USA ziehen von der Alster ab

DIPLOMATIE Aus Kostengründen möchte sich das US-Konsulat verkleinern und sucht einen neuen Standort. Gerüchten zufolge ist das Brahms-Kontor im Gespräch. Das könnte zu Sperren mitten in der Stadt führen

■ Gegründet am 17. Juni 1790 mit der Ernennung von John Parish zum Vizekonsul – durch George Washington selbst

■ Weltweit eine der ersten US-Auslandsvertretungen, zeitgleich entstanden mit der in London

■ Bisher gab es insgesamt 60 Konsuln und Generalkonsuln

■ Über 30-mal wechselte man innerhalb Hamburgs den Standort; seit 1951 residiert man an der Alster

■ Krieg: Während der beiden Weltkriege war das Konsulat geschlossen

■ Handel: Große Bedeutung erhielt die Beziehung zwischen Hamburg und den USA durch den Hafen, über den der Handel und die Auswanderung Deutscher nach Nordamerika lief

VON JAN STAU

Die USA wollen ihr Konsulat an der Außenalster verkaufen. Generalkonsulin Nancy Corbett erwägt aus Kostengründen „einen Umzug in neue, zweckmäßigere Räumlichkeiten“. Demnach sollen Grundstück und Gebäude verkauft und eine neue Immobilie für das Konsulat gefunden werden. Die bisherigen Räume von 3.000 Quadratmeter sind zu groß, es reicht auch ein kleineres Gebäude.

Die Wirtschaftlichkeit des Konsulats war in der Vergangenheit nicht entscheidend. Zu Zeiten des Kalten Krieges kam es darauf an, Präsenz zu zeigen. Heute müssen im Zweifel Abstriche beim Symbolgehalt der Immobilie gemacht werden, wenn diese sich nicht mehr rechnet.

Laut taz-Informationen ist die Suche nach einem neuen Standort bereits beendet.

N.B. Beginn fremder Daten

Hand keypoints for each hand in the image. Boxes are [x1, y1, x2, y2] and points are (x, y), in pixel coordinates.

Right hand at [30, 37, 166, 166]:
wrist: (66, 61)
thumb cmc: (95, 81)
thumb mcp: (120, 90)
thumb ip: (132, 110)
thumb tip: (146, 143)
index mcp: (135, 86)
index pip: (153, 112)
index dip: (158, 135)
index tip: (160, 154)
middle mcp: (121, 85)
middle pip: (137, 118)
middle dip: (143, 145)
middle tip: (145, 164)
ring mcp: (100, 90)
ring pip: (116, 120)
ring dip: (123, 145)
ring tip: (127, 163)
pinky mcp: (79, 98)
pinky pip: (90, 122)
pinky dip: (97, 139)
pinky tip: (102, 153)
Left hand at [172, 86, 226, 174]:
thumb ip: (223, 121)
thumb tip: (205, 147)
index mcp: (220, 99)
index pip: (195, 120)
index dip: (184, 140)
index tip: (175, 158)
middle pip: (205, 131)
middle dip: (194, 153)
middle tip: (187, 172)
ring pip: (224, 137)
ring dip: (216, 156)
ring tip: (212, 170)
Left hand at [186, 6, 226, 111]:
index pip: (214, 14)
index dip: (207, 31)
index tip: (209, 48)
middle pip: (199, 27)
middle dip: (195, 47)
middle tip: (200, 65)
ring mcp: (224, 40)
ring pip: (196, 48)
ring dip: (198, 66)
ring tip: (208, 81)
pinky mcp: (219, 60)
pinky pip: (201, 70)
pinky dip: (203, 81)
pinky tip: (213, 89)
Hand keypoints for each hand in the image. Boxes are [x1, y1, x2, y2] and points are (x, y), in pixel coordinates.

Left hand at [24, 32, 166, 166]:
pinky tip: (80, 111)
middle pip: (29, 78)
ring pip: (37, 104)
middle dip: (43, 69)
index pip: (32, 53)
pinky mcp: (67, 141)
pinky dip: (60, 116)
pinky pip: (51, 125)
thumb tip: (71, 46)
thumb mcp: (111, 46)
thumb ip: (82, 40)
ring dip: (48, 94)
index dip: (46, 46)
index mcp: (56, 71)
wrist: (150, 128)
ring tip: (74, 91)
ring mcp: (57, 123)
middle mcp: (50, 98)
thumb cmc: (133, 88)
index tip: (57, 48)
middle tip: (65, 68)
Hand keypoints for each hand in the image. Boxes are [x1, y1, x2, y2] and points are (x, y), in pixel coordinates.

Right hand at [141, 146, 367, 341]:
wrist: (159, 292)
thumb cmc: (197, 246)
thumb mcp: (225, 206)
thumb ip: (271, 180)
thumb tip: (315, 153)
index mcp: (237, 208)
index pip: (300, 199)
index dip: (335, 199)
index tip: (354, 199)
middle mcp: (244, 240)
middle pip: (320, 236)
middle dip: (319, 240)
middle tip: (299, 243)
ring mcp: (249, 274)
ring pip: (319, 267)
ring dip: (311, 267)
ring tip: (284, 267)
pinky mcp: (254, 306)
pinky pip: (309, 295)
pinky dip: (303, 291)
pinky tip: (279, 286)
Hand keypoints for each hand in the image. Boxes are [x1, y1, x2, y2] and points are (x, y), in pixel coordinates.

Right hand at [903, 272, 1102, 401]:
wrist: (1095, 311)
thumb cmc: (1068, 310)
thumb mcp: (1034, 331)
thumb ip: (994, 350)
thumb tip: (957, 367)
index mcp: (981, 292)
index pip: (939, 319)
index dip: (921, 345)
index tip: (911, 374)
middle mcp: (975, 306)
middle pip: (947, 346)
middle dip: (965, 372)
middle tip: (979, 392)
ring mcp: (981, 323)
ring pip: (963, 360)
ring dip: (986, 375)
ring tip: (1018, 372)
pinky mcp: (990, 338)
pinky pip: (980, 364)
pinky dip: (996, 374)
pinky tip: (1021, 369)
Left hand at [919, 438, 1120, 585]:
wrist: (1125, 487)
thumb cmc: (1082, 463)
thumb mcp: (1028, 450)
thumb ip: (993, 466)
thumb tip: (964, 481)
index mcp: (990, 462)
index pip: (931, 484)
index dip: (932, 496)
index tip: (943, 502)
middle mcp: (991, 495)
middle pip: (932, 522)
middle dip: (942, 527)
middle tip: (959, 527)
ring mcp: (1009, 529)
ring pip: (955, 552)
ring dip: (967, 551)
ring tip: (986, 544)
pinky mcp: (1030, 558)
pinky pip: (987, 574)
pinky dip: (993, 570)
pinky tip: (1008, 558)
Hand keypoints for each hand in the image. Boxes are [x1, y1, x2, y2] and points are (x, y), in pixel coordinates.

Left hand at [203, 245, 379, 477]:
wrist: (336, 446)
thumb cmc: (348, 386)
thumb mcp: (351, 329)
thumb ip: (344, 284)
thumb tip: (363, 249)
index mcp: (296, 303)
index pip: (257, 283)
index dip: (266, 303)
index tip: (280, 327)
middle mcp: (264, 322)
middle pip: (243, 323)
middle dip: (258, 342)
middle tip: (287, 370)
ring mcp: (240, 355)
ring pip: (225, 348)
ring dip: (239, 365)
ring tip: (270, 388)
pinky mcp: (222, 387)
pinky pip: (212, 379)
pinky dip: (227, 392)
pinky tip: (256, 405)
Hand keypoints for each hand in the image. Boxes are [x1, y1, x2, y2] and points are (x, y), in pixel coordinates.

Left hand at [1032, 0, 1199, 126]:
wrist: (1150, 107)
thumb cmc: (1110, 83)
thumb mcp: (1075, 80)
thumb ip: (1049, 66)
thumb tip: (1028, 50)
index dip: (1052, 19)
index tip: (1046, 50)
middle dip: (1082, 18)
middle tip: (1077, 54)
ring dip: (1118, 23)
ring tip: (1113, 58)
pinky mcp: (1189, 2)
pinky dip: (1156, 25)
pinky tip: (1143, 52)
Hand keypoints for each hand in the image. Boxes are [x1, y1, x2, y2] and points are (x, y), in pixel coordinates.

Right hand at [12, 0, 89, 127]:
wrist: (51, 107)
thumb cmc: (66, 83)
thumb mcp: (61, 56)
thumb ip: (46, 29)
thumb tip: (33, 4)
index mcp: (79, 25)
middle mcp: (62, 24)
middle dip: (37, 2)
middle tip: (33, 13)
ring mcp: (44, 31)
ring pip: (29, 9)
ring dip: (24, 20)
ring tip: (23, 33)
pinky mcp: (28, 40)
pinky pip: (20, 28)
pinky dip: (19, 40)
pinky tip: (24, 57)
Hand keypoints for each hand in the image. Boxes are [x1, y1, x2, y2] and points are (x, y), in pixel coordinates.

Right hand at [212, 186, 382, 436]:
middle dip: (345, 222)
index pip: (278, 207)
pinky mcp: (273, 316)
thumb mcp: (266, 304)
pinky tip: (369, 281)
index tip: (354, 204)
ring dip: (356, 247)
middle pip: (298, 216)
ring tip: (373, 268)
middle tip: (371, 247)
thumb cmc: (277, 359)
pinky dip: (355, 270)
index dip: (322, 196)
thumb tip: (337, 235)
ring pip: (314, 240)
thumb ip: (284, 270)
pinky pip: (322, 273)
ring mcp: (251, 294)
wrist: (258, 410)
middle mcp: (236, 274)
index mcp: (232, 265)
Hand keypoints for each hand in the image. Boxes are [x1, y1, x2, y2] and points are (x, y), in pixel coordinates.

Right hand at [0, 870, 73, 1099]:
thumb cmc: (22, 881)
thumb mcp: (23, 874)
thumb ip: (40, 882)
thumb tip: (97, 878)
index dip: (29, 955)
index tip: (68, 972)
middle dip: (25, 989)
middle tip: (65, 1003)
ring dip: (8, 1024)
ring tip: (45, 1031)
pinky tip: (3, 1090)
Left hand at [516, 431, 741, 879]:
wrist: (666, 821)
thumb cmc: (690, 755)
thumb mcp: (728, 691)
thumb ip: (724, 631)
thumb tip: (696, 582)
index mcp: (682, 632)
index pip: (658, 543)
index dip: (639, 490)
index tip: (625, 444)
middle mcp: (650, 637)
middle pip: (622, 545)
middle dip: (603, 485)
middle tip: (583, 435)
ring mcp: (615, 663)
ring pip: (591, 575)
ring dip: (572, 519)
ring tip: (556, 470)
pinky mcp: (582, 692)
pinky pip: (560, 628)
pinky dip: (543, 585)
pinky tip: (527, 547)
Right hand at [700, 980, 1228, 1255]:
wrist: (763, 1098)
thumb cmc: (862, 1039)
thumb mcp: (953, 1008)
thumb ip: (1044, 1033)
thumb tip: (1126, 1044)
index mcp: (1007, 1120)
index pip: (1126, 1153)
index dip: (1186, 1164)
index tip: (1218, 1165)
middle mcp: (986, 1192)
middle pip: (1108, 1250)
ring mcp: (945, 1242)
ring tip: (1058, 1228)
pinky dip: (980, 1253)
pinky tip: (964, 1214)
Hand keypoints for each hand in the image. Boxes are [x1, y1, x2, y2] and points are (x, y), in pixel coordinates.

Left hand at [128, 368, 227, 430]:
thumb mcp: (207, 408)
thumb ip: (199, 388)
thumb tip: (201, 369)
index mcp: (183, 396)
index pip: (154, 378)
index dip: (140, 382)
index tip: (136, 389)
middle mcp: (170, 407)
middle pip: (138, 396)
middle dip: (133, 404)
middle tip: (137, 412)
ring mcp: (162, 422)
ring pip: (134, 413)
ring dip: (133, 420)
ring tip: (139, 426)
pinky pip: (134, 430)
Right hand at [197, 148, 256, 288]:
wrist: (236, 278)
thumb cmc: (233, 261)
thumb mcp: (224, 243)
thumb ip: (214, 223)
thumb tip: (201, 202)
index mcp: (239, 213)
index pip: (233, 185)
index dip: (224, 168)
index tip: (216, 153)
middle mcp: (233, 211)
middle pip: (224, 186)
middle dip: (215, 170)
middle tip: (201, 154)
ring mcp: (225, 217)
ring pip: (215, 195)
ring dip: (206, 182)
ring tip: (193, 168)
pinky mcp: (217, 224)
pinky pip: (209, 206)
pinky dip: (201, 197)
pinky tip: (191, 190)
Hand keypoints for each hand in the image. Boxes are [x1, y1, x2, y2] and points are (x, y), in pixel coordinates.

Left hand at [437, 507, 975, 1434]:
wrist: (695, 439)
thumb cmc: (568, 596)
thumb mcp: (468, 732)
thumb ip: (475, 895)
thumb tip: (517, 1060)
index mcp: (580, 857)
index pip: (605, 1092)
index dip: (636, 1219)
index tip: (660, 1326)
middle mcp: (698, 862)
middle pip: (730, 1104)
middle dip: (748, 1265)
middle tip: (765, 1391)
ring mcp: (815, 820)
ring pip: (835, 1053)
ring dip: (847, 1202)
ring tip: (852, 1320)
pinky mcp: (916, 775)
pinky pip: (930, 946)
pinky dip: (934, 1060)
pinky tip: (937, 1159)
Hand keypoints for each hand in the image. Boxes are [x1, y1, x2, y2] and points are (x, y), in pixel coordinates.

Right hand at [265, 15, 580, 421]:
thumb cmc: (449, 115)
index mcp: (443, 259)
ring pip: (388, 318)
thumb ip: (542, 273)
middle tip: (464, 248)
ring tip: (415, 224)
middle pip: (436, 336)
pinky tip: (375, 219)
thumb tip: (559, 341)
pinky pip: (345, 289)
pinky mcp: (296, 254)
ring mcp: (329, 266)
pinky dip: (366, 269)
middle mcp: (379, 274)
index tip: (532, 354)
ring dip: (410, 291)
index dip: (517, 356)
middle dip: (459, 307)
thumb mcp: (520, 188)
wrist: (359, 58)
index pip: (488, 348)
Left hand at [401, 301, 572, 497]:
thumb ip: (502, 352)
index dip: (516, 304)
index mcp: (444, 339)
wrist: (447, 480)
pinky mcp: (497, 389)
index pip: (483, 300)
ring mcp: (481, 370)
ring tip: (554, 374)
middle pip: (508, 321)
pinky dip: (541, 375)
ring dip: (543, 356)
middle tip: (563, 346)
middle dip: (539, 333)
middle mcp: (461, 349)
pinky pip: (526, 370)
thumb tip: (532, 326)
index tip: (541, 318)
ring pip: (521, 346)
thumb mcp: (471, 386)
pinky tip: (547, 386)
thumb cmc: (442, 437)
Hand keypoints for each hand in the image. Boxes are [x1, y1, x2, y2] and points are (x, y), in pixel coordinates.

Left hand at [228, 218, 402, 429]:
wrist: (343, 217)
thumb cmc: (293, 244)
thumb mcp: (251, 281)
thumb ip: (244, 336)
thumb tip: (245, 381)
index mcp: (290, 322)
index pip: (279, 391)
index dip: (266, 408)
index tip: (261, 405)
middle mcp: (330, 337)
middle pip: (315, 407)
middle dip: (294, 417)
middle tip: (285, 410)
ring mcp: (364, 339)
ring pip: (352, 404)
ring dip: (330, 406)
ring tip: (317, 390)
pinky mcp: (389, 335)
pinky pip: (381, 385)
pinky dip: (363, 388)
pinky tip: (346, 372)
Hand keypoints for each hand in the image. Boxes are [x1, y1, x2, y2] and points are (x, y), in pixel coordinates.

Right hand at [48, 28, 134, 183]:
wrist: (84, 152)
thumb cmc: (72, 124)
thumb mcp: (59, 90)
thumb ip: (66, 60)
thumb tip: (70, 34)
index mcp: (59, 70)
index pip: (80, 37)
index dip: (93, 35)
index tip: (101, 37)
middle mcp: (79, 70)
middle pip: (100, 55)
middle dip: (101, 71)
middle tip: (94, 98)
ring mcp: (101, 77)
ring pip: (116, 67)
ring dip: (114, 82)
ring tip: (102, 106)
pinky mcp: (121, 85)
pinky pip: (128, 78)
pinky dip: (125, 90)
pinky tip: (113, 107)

Das Brahms-Kontor soll es werden, vis-à-vis zur Laeiszhalle und direkt neben den Wallanlagen. In dem Gebäude, von dem aus der damalige Innensenator Helmut Schmidt die Hochwasser-Krise von 1962 managte, sind diverse Unternehmen beherbergt, insbesondere Anwälte und PR-Agenturen. Vermieter ist die Ver.di-Vermögensverwaltung. Deren Pressesprecher, Christoph Schmitz, möchte sich nicht an Spekulationen beteiligen. Die Gewerkschaft sei „neuen Mietern grundsätzlich offen gegenüber, solange diese nicht gegen Grundsätze von Ver.di verstoßen“.

Das US-Konsulat ist kein gewöhnlicher Mieter: Nach den Anschlägen vom 11. September 2001 wurden die Sicherheitsmaßnahmen rund um das Konsulat verschärft. Polizisten bewachen seitdem das Gebäude rund um die Uhr. Die Straße ist mit Pollern versperrt. Es fragt sich, wie solche Maßnahmen in einem Hochhaus umgesetzt werden sollen, das mitten in der Stadt liegt.

Schon bei der bisherigen Niederlassung verärgerte die Absicherung Anwohner und Passanten. Bei einem Umzug würde das Alsterufer wieder frei. Für den Autoverkehr soll die Straße allerdings nicht wieder geöffnet werden. Stattdessen will der Senat eine Fahrradstraße einrichten.

Bei dem jetzigen Konsulatsgebäude handelte es sich ursprünglich um zwei Villen, die Ende des 19. Jahrhunderts errichtet wurden. Gebaut hat sie der Architekt Martin Haller, bekannt durch seine Mitarbeit am Hamburger Rathaus. Im Zweiten Weltkrieg wurden beide Gebäude als Hauptquartier der NSDAP genutzt und die Gauleitung dort untergebracht. Für diesen Zweck wurden die beiden Villen baulich zu einem großen Gebäude zusammengeführt.

Im Frühjahr 1950 erwarb die US-Regierung das Gebäude von den Erben der rechtmäßigen Eigentümer. Die neuen Besitzer fügten einen Vorbau hinzu, mit dem das Gebäude an das Weiße Haus in Washington erinnern sollte. So entstand der Spitzname „Kleines Weißes Haus an der Alster“. Aufgrund der guten Lage ist die Suche nach einem Abnehmer sicherlich kein Problem – auch nicht bei einer geschätzten Verkaufssumme von bis zu 30 Millionen Euro.